Data visualization images:
##############################

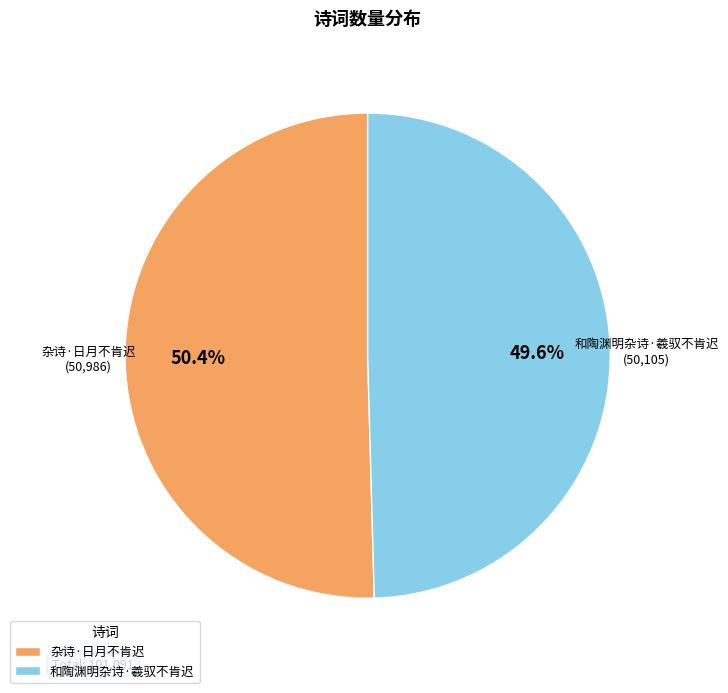

To the nearest percent, what portion does 杂诗·日月不肯迟 represent?

50%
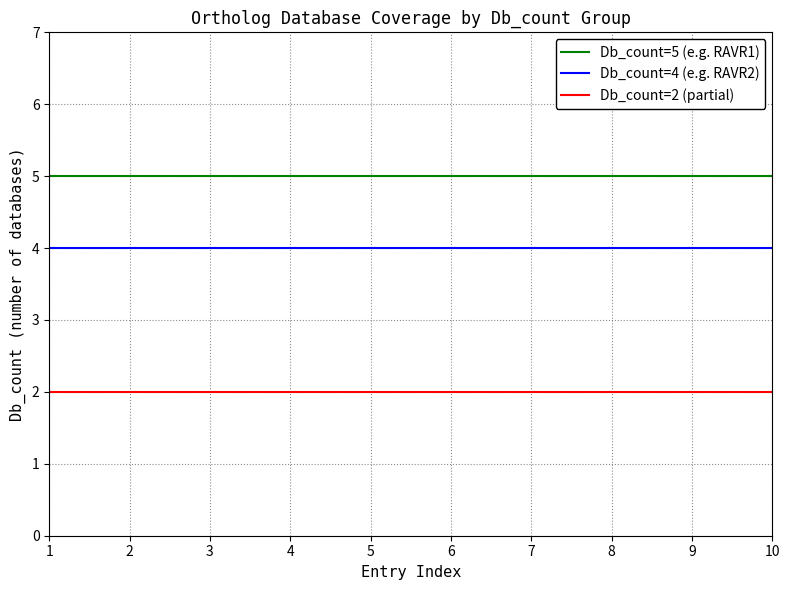

How many distinct data groups are displayed?

3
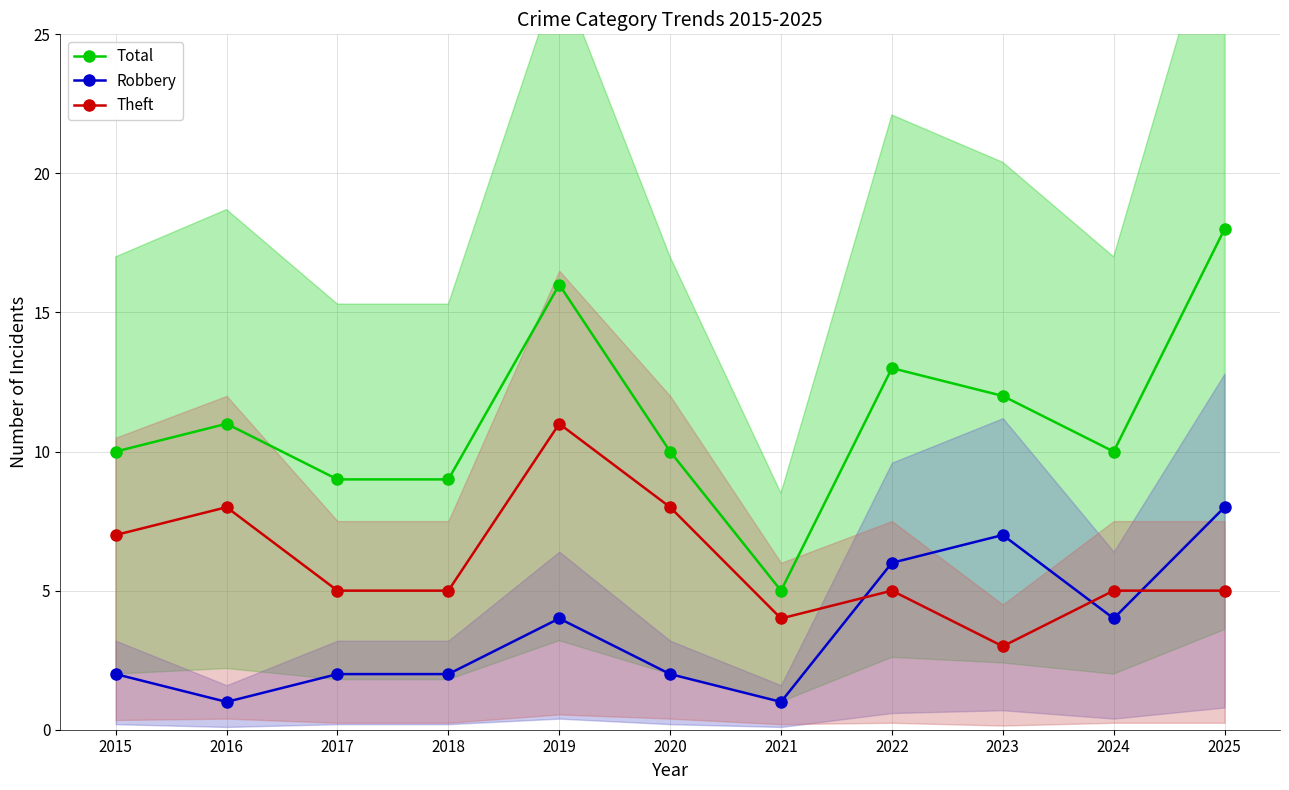

What is the difference between the highest and lowest values at 2024?

6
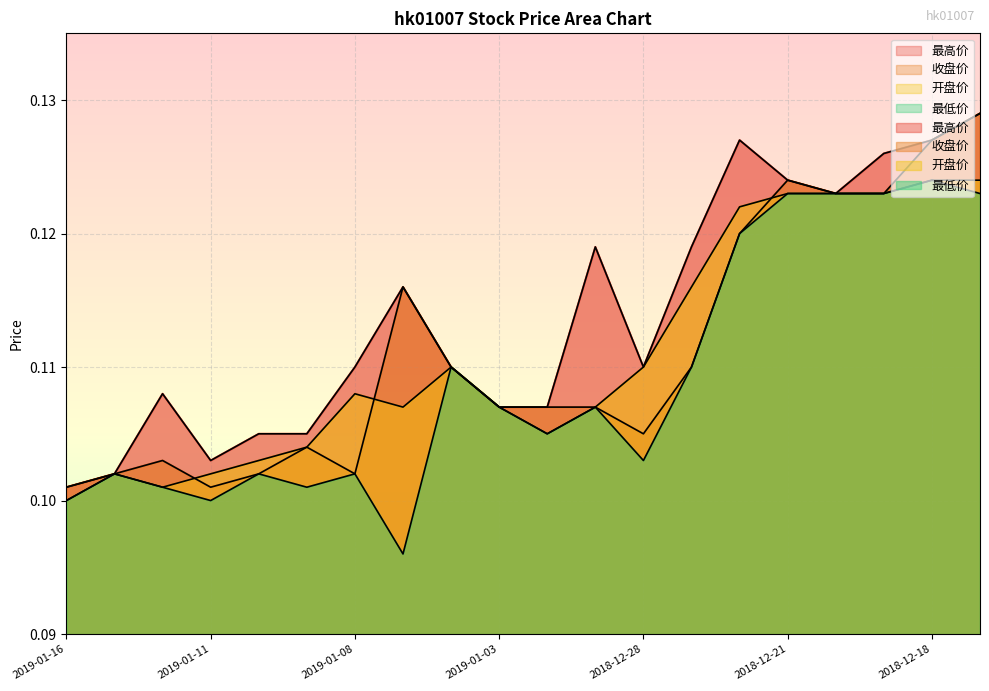

At which label is 开盘价 closest to 0?

2019-01-16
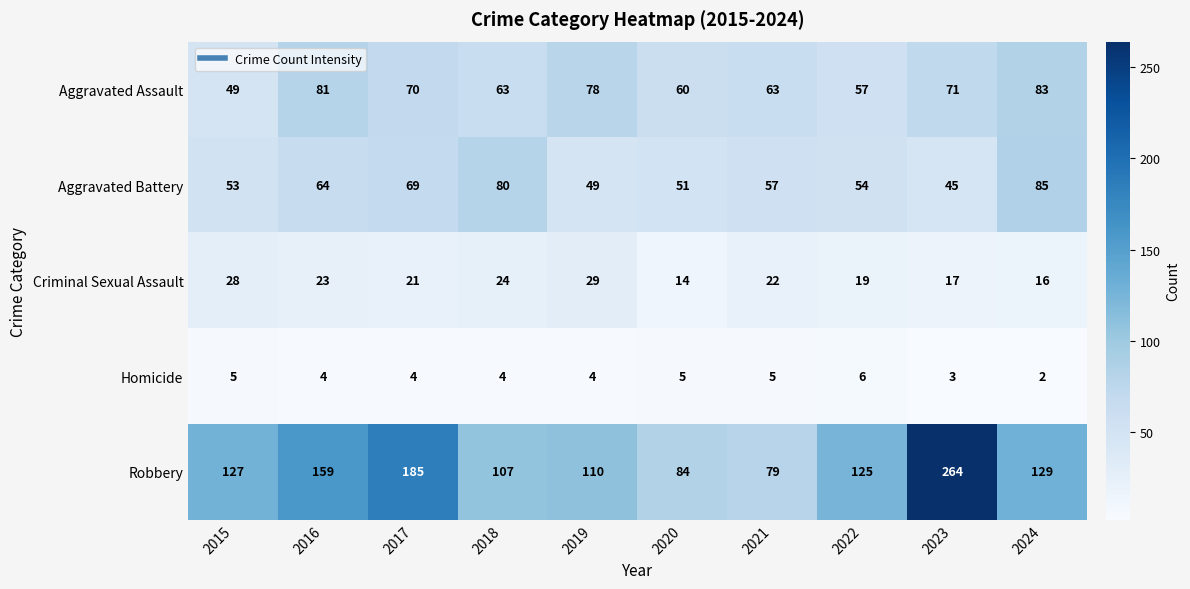

Which series has the largest range (max minus min)?

Robbery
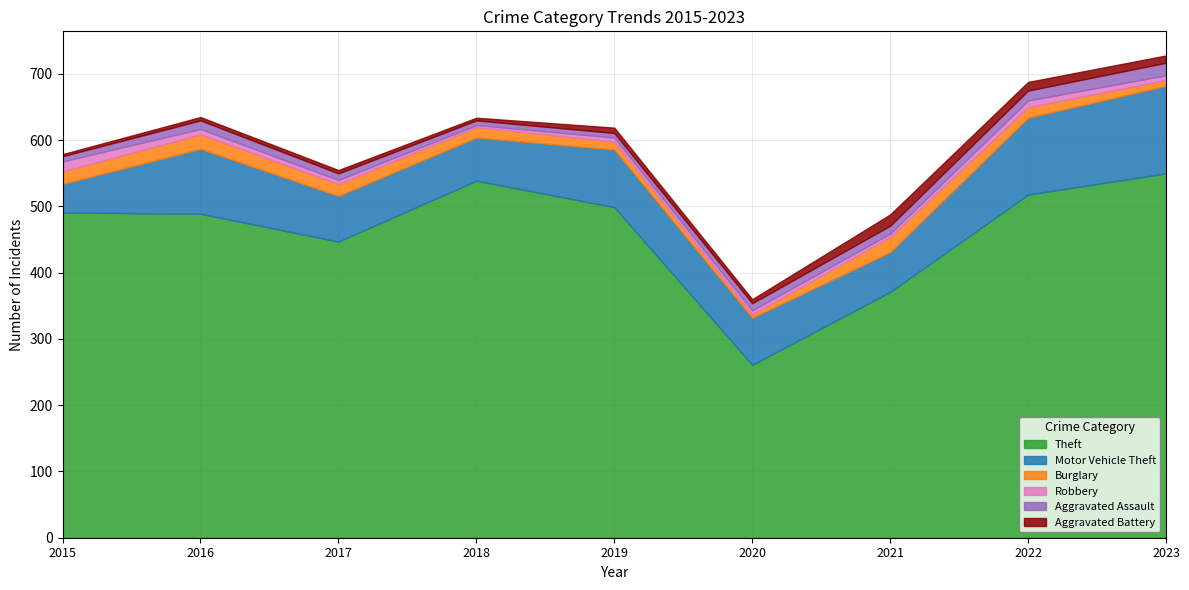

What is the smallest value displayed?

3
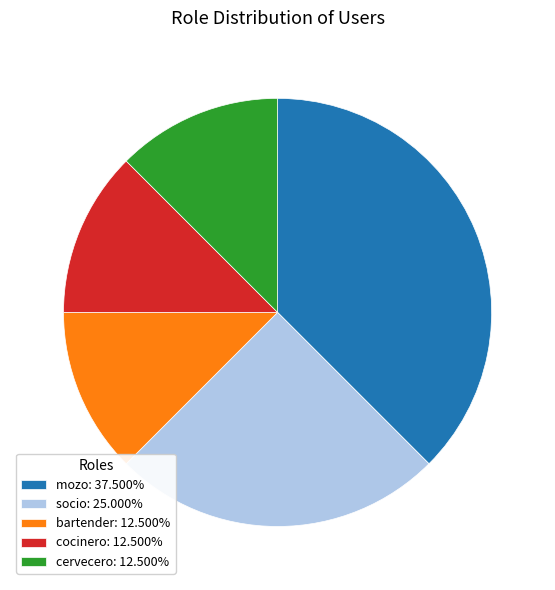

Is the sum of bartender: 12.500% and socio: 25.000% greater than half?

No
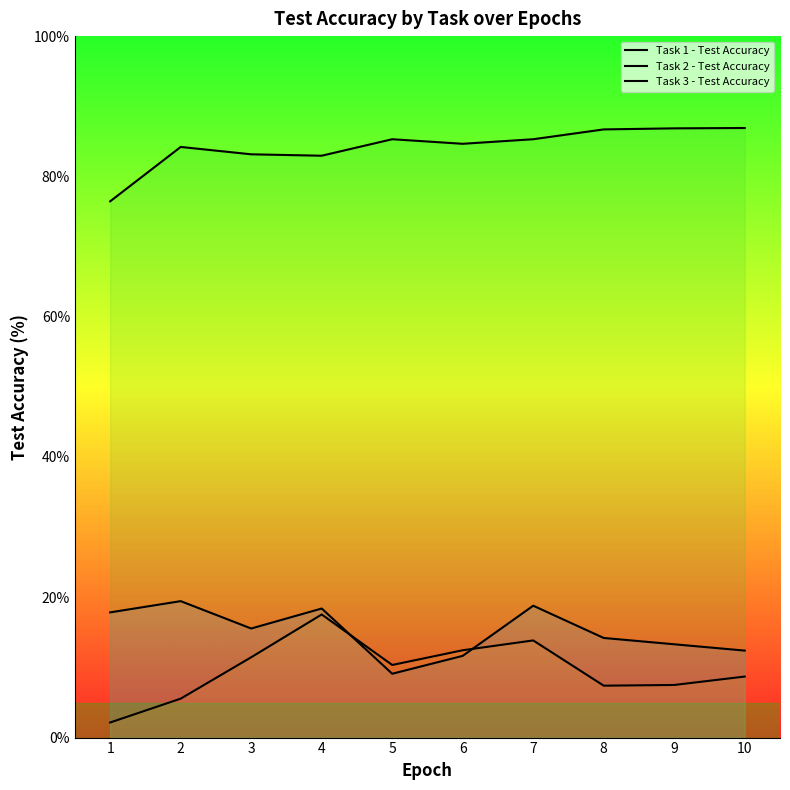

What is the value of the Task 2 - Test Accuracy point at the 4th from the left?

17.6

##############################

= Activity =
Quote every line of the material above word for word, omitting the pictures.

= Response to the exercise =
To the nearest percent, what portion does 杂诗·日月不肯迟 represent?

50%

How many distinct data groups are displayed?

3

What is the difference between the highest and lowest values at 2024?

6

At which label is 开盘价 closest to 0?

2019-01-16

Which series has the largest range (max minus min)?

Robbery

What is the smallest value displayed?

3

Is the sum of bartender: 12.500% and socio: 25.000% greater than half?

No

What is the value of the Task 2 - Test Accuracy point at the 4th from the left?

17.6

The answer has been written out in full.